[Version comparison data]

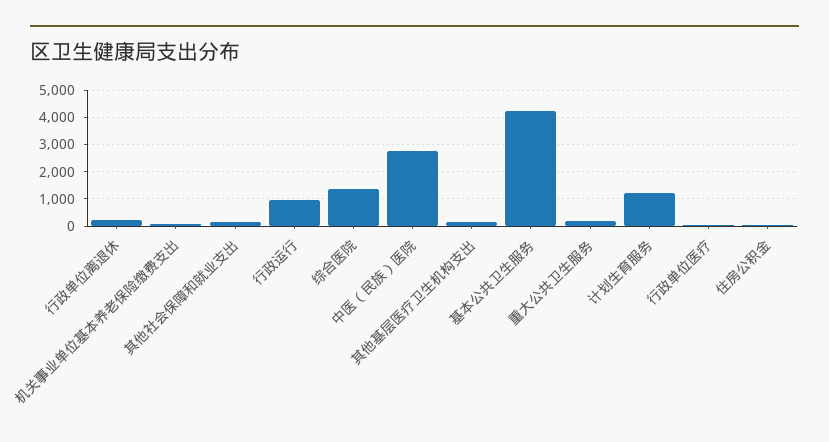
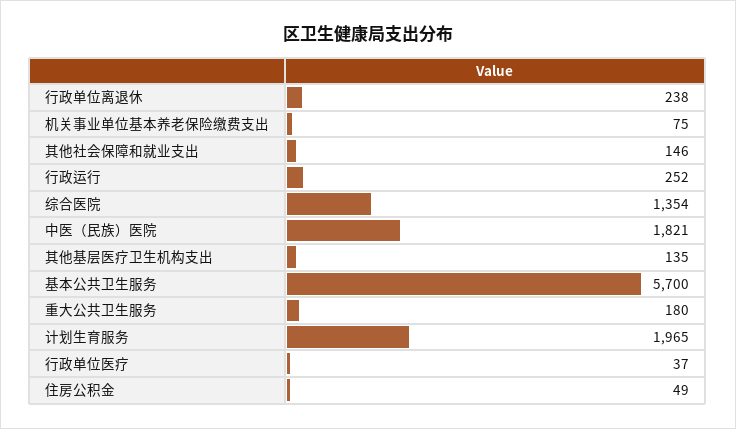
行政运行: 1000 -> 252
中医（民族）医院: 2750 -> 1821
基本公共卫生服务: 4250 -> 5700
计划生育服务: 1250 -> 1965

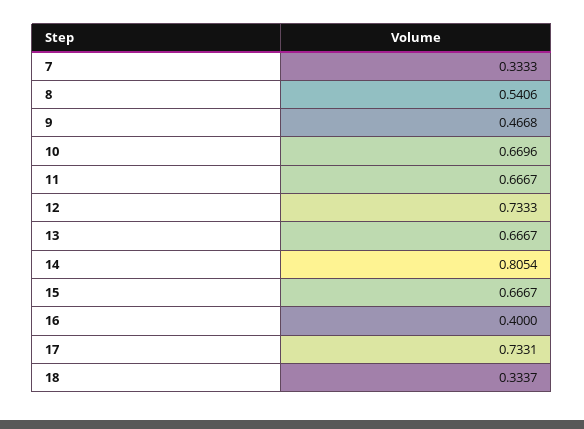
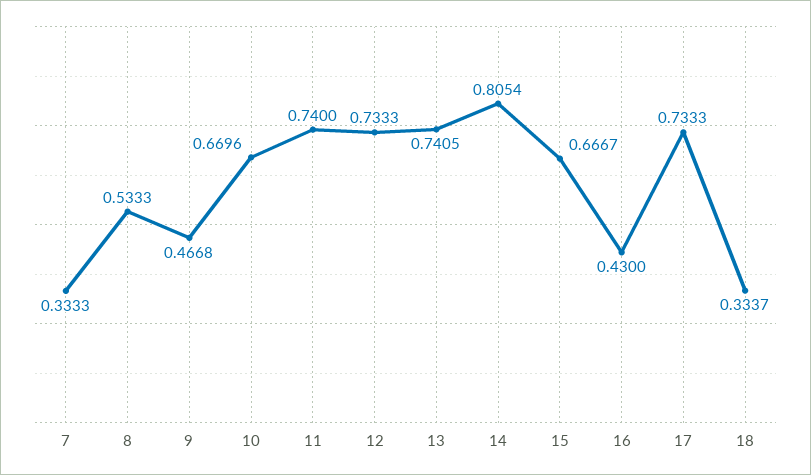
8: 0.5406 -> 0.5333
11: 0.6667 -> 0.74
13: 0.6667 -> 0.7405
16: 0.4 -> 0.43
17: 0.7331 -> 0.7333

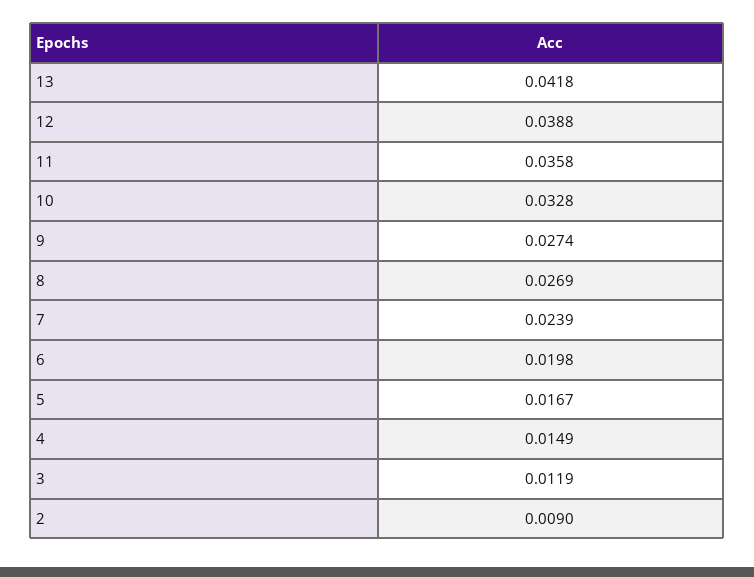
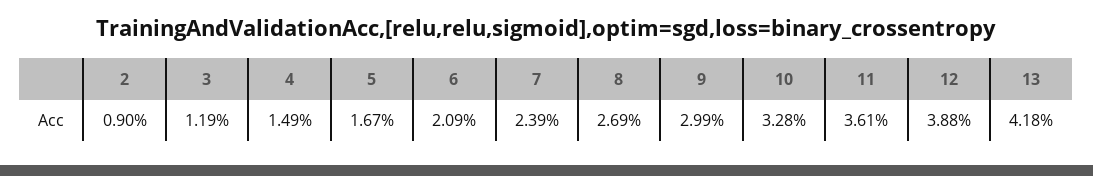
11: 0.0358 -> 0.0361
9: 0.0274 -> 0.0299
6: 0.0198 -> 0.0209

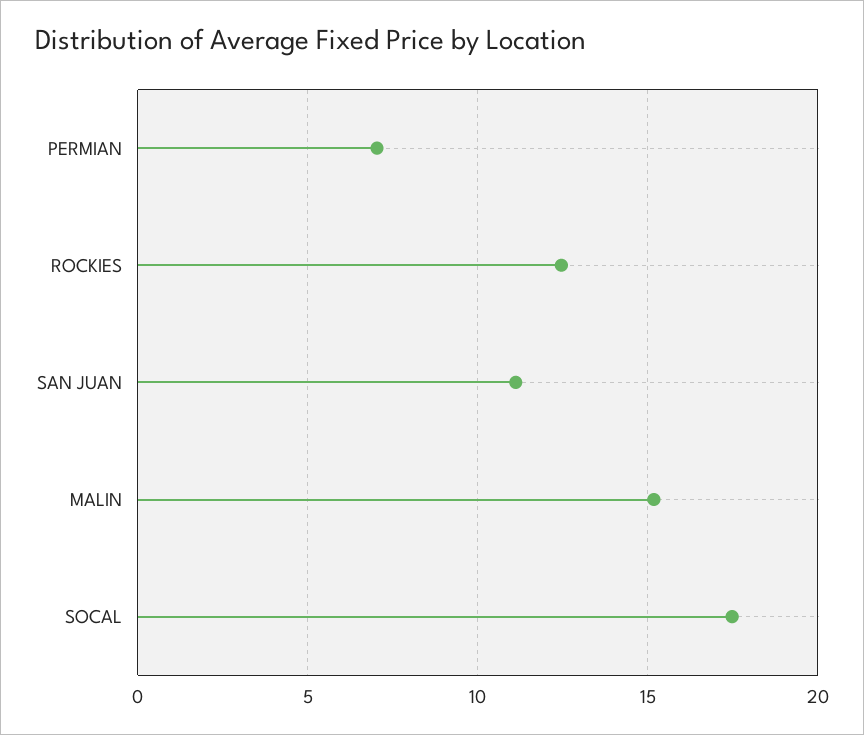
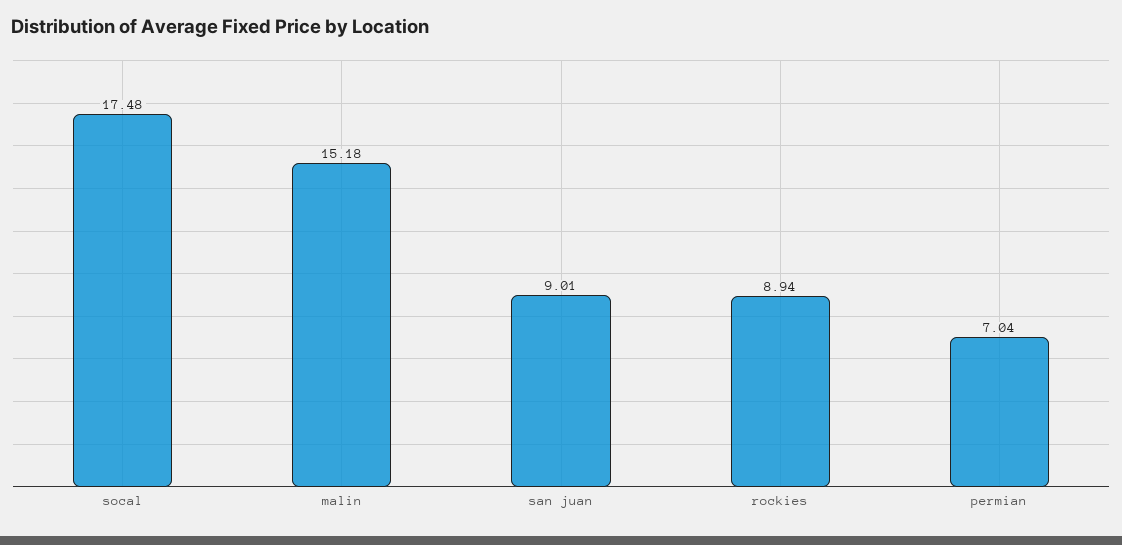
ROCKIES: 12.5 -> 8.94
SAN JUAN: 11 -> 9.01

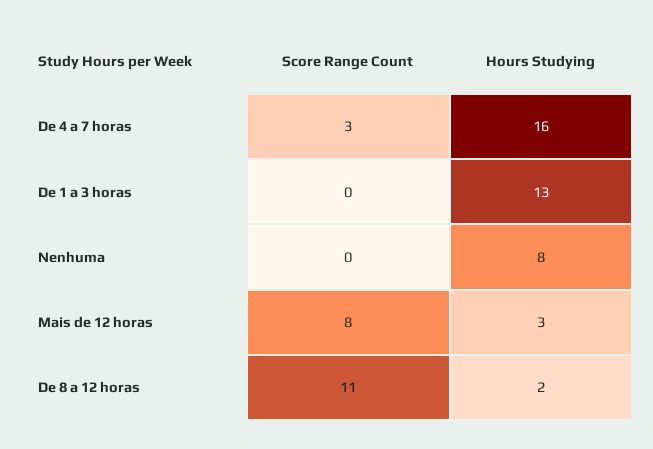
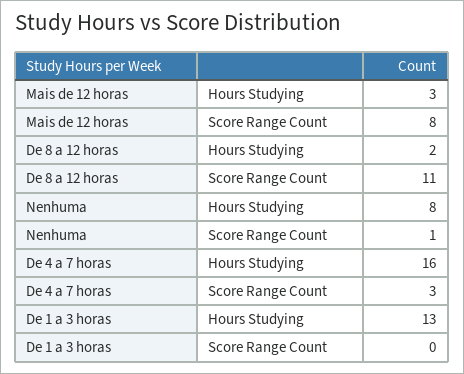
Score Range Count, Nenhuma: 0 -> 1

EXERCISE. Excluding the pictures, output every entry above without alteration.

WRITTEN SOLUTION.
行政运行: 1000 -> 252
中医（民族）医院: 2750 -> 1821
基本公共卫生服务: 4250 -> 5700
计划生育服务: 1250 -> 1965

8: 0.5406 -> 0.5333
11: 0.6667 -> 0.74
13: 0.6667 -> 0.7405
16: 0.4 -> 0.43
17: 0.7331 -> 0.7333

11: 0.0358 -> 0.0361
9: 0.0274 -> 0.0299
6: 0.0198 -> 0.0209

ROCKIES: 12.5 -> 8.94
SAN JUAN: 11 -> 9.01

Score Range Count, Nenhuma: 0 -> 1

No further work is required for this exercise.